I first encountered this issue when samples were either overcompensated, or (as discussed in the previous post) when small fluorescent particles pushed the baseline restore artificially negative, so that the population of interest was at or below 0. There is a minimum “upper limit” for your sorting gate, and if you set the region boundary below this, no events will be sorted (your sort rate and collected events will be 0, even though you see events in the gate on the plots). This is true for ANY gate in the hierarchy, so if your “sort gate” is a descendant of a gate that is set too low, you will not register any sorted events.

Setting the gate any lower than shown for APC will result in no events being sorted.
The next limitation to highlight is that Diva cannot distinguish a LOWER boundary that is less than this cutoff—if you are sorting below this minimum limit, then ANYTHING below that is considered “in the gate” regardless of what lower boundary you set. In this example, region P5 is set around only the orange population, but in the post sort analysis on the right, you can see the green population was ALSO sorted.

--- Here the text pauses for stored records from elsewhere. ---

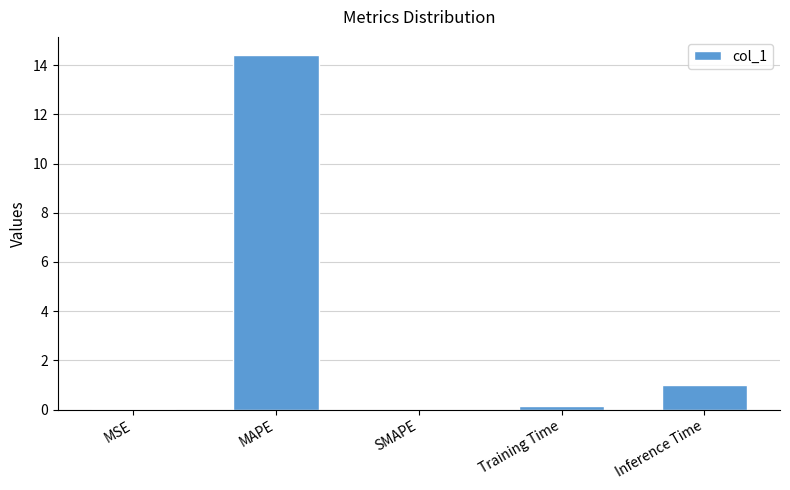

What is the difference between the values at Training Time and MSE?

0.1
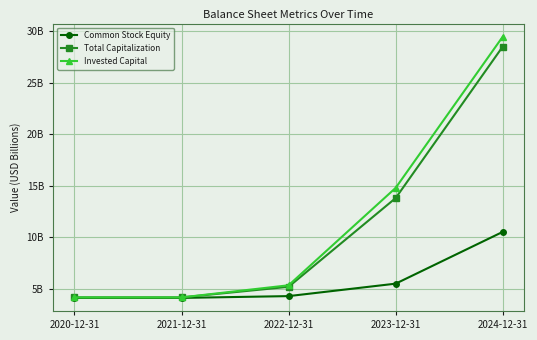

Rank the series by their maximum value, from highest to lowest.

Invested Capital, Total Capitalization, Common Stock Equity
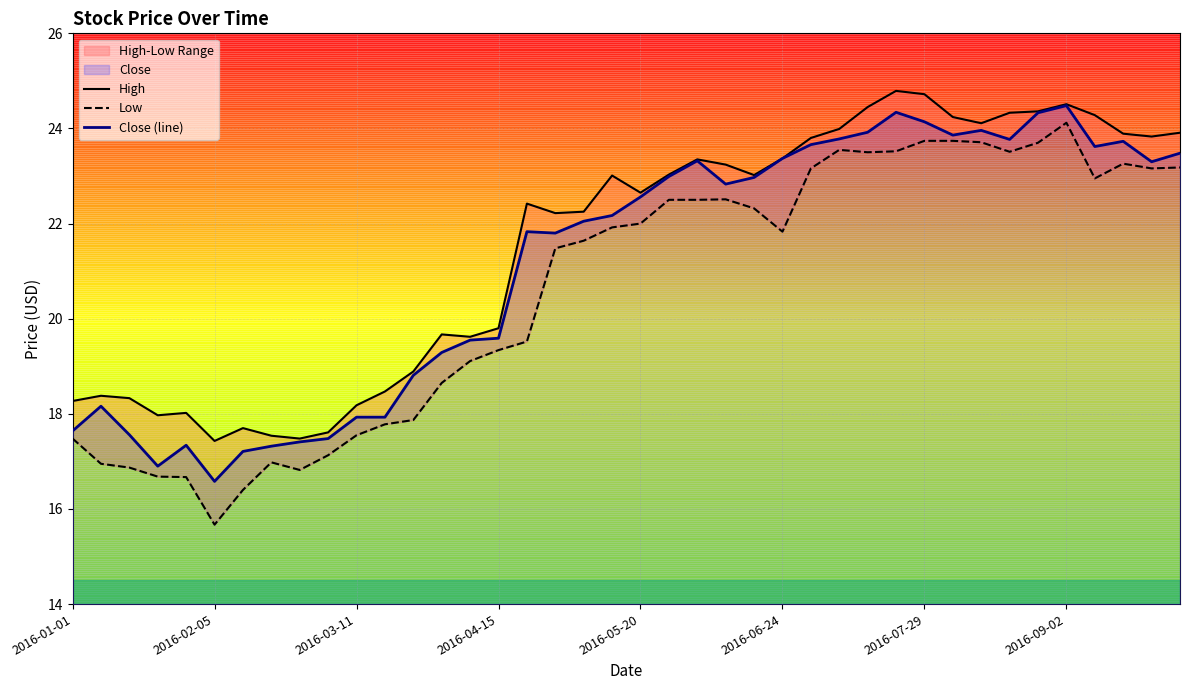

What is the maximum value for Close (line)?

24.5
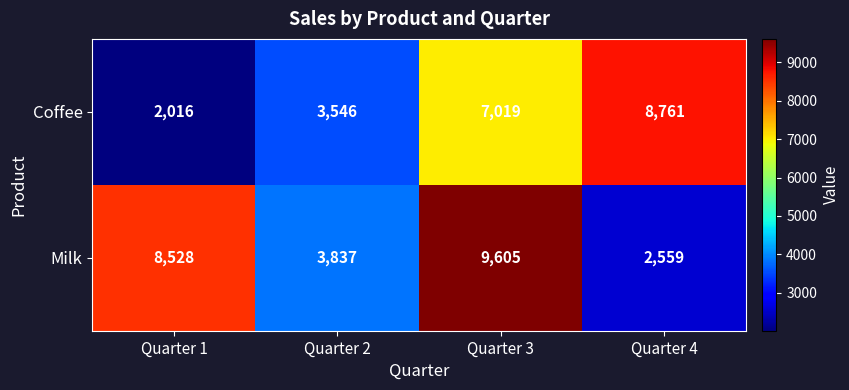

Which label corresponds to the smallest value in the chart?

Quarter 1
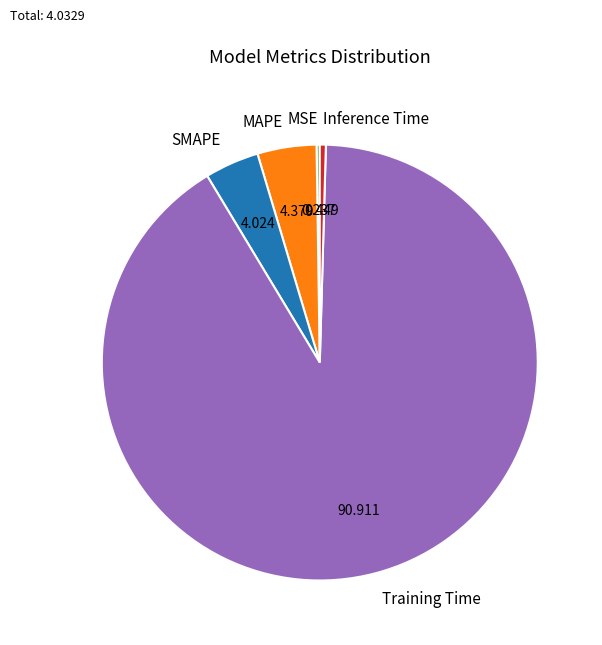

Is Inference Time the majority of the pie?

No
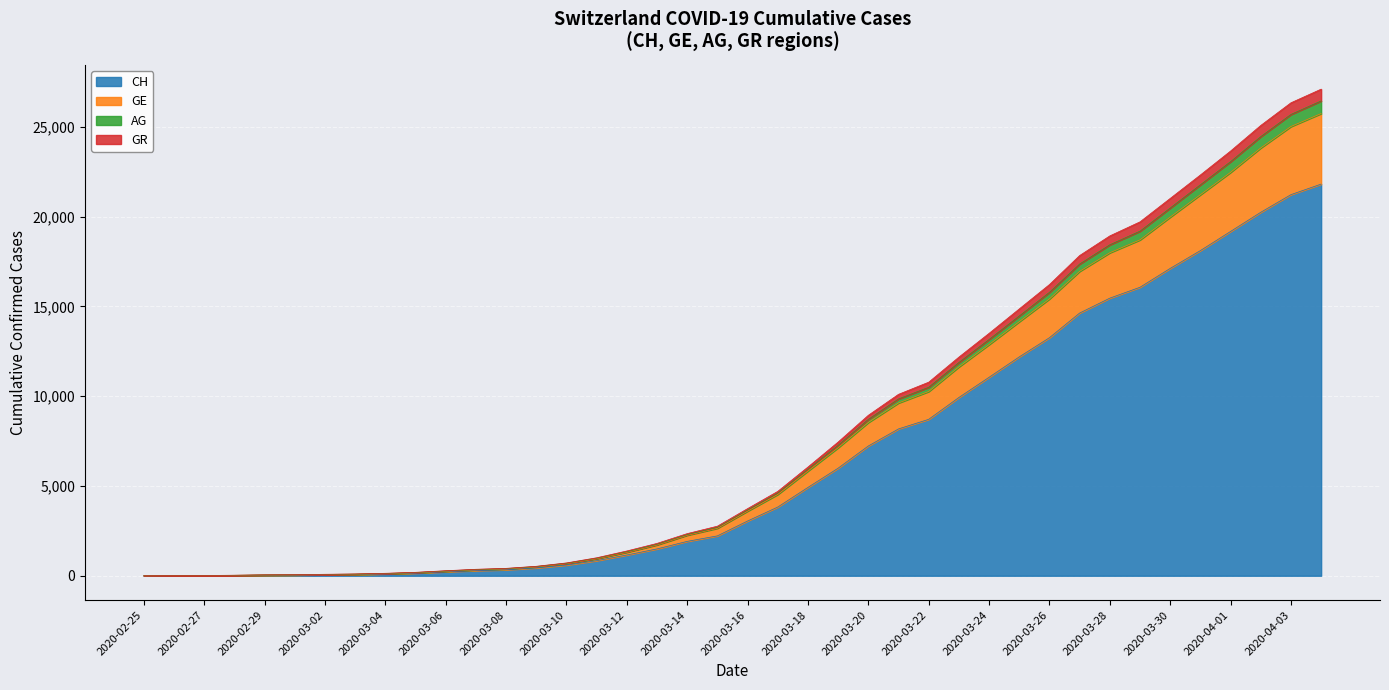

True or false: GR and AG intersect in this chart.

False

Lastly, if you were going to try to sort just the green population, you could set at least one point of the gate above that “minimum threshold” value to get around that “minimum threshold” and get events to sort, and exclude the orange population from your gate, but you would end up still sorting both as it will sort anything below that minimum threshold value regardless of if it is gated or not. Again, post sort shows that even though only the green was gated, both green and orange populations are present in the post-sort sample.

We have found this to be true on both the Arias as well as the S6—The S6 allows for up to 16 gating levels vs. the Aria’s limit of 8, but still cannot distinguish gating below 0.
(I set this up with calibrite beads, FITC is green, PE is orange, then unstained and APC are the blue. I purposely overcompensated FITC from APC, and PE from APC, to push the populations below 0 but still be able to distinguish them.)